独フォルクスワーゲン(VW)グループ傘下のチェコ自動車最大手シュコダ・オートが、新型コロナ禍をきっかけに労働環境のデジタル化への取り組みを加速させている。リモートワーク、バーチャル会議、デジタル研修など柔軟な就労モデルを通して、従業員のチームワークの効率を高めるとともに、企業全体としての排出削減への貢献に期待している。
シュコダは昨年春に新型コロナが感染拡大した際、39日間生産を停止した。これを機に、対面での打ち合わせに代わりバーチャル会議やビデオ電話が活用されるようになり、通信の安全性を高めるVPN接続ネットワークをそれ以前の1,200から約8,000に拡大した。また、在宅勤務のための機材の提供や、技術をサポートするオンライン研修なども行っている。
昨年5月に立ち上げたイニシアチブ『FastCo』は、将来、労働環境のデジタル化が定着することを視野に入れ、組織体制、働き方、事業構造、業務プロセス、ビジネスモデル、製品、サービスなど多様な観点で25のプロジェクトに取り組んでいる。

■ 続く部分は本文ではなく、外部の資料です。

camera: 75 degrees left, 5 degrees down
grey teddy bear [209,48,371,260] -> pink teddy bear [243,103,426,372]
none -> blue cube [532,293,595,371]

一方、国際ディーラーネットワークでは、『デジタルショールーム』の試験プロジェクトに22ヵ国の220店が参加している。大型ディスプレイをショールームに見立て、顧客の要望に最適なモデルの紹介や、装備や外観など顧客が欲しいクルマをその場で提示できる新しい販売サポートツールとなる。このコンセプトは将来的に多くのディーラーに導入する計画だ。